Kneipeneröffnung! – Der Text zum Ereignis
Die Bilder kommen nach, da muss ich noch ein paar Leute anhauen, die welche gemacht haben, weil sie eben ein wenig mehr Muße für sowas hatten. Damit ist an sich schon gesagt, dass es ein klasse Abend war, für den sowas wie “angenehm stressig” bestens passt.
An anderen Stellen wars offenbar auch angenehm entspannt, die werten Kollegen wiesen erstaunlich eindrucksvoll nach, dass man in der Sitzecke mit Sitzsäcken durchaus länger entspannt sitzen und eine entspannte Zeit mit entspannendem Getränk verbringen kann und eine beeindruckende Gelassenheit bezüglich mehrfach verpasster Nachtzüge entwickelt. Nebenbei überstand das WLAN den ersten Härtetest, nachdem mit einer größeren Zahl von Geräten kurzfristig der Netzzugang getestet werden musste.
Das Netz schreibt überhaupt einmal wieder die erstaunlichsten Geschichten – noch am Vormittag stiefelte uns auf dem Hausflur ein Nachbar über den Weg, der sich dann als Carsten herausstellte, der wiederum mit ein, zwei Freunden zum Dortmund-Spiel wollte, die wiederum auch netztechnisch unterwegs seien, der eine, auch ein Carsten, mache eines der bekannteren Blogs in Deutschland und sei grade zu Besuch in der Heimatstadt. Ob man vorbeikommen könne, und man konnte. Die Stadt Bremerhaven kannte ich wiederum seit nem Link zum ersten Sowjet-Unterzögersdorf-Walkthrough, und im Laufe des Abends stießen wir noch darauf, dass wir doch die eine oder andere weitere gemeinsame Bekanntschaft haben, ich sag mal so: das Netz ist klein.

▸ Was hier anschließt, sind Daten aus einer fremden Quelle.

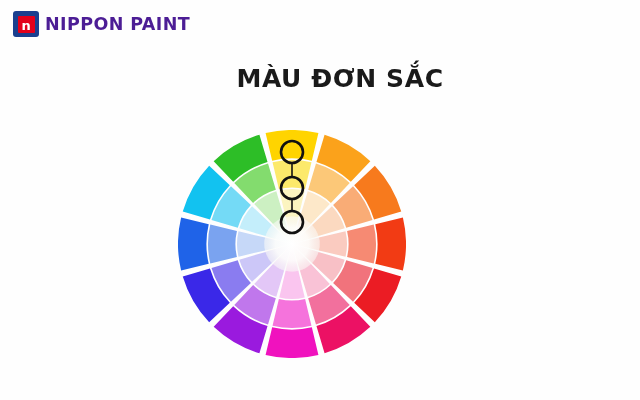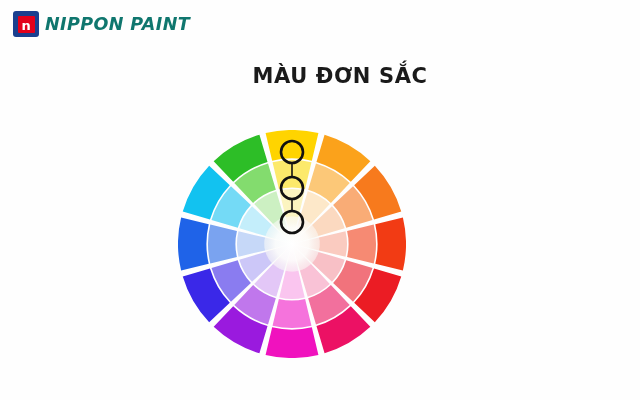--- a/index.html
+++ b/index.html
@@ -50,38 +50,37 @@
   }
   #brand-mark .mark-glyph {
     color: #ffffff;
     font-family: "DejaVu Sans", sans-serif;
     font-weight: bold;
     font-size: 13px;
     line-height: 15px;
     letter-spacing: -0.5px;
   }
   #brand-wordmark {
-    color: #0f766e;
+    color: #4c1d95;
     font-family: "DejaVu Sans", sans-serif;
     font-size: 17.5px;
     font-weight: bold;
-    font-style: italic;
     letter-spacing: 0.4px;
     white-space: nowrap;
   }
 
   
   #page-title {
     position: absolute;
     left: 0;
     right: 0;
     top: 64px;
     text-align: center;
     font-family: "DejaVu Sans", sans-serif;
-    font-size: 21px;
+    font-size: 25px;
     font-weight: bold;
     color: #1a1a1a;
     letter-spacing: 0.6px;
     margin-left: 40px;
   }
 
   
   #color-wheel-wrap {
     position: absolute;
     left: 178px;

Zwischenzeitlich dann aufbrandender Fussballenthusiasmus und einerseits durchaus klare, andererseits eben auch recht unterschiedliche Bekenntnisse zum jeweils angestammten Verein (Hint) führten zum regen Austauch an Fankultur und einigen gemeinsam genossenen Getränken, und so platt es klingt, besser kann ichs grade nicht sagen: so solls doch sein. Und dann war auch irgendwann das erste Fass leer. Noch später wurds dann etwas ruhiger und wir kamen auch selber mal zum tief Luft holen und zum Realisieren, dass das alles im Allgemeinen richtig fein ist. Und im Besonderen, dass wir nun auch schöne Fotografien an den Wänden haben, das abends überreichte Kneipenhoroskop gut ausfiel und der Wein mundete.
Wir fielen irgendwann gegen sechs ins Bett, und der Sonntag war ruhiger, aber angenehm, und nun sehen wir weiter. Aber es dürfte ein gutes Zeichen sein, wenn wirklich viele *unterschiedliche* Leute da waren, die viel Spaß hatten und denen es allen gefiel, was wir nun so auf die Beine gestellt haben. Das beruhigt.
Von daher – Danke, dass ihr alle da wart, und es war einfach ein klasse Abend. Gestern mussten wir dann alles noch ein wenig setzen lassen, und heut denk ich, kann man mit nochmal drüber schlafen sagen, dass es besser und schöner nicht hätte laufen können.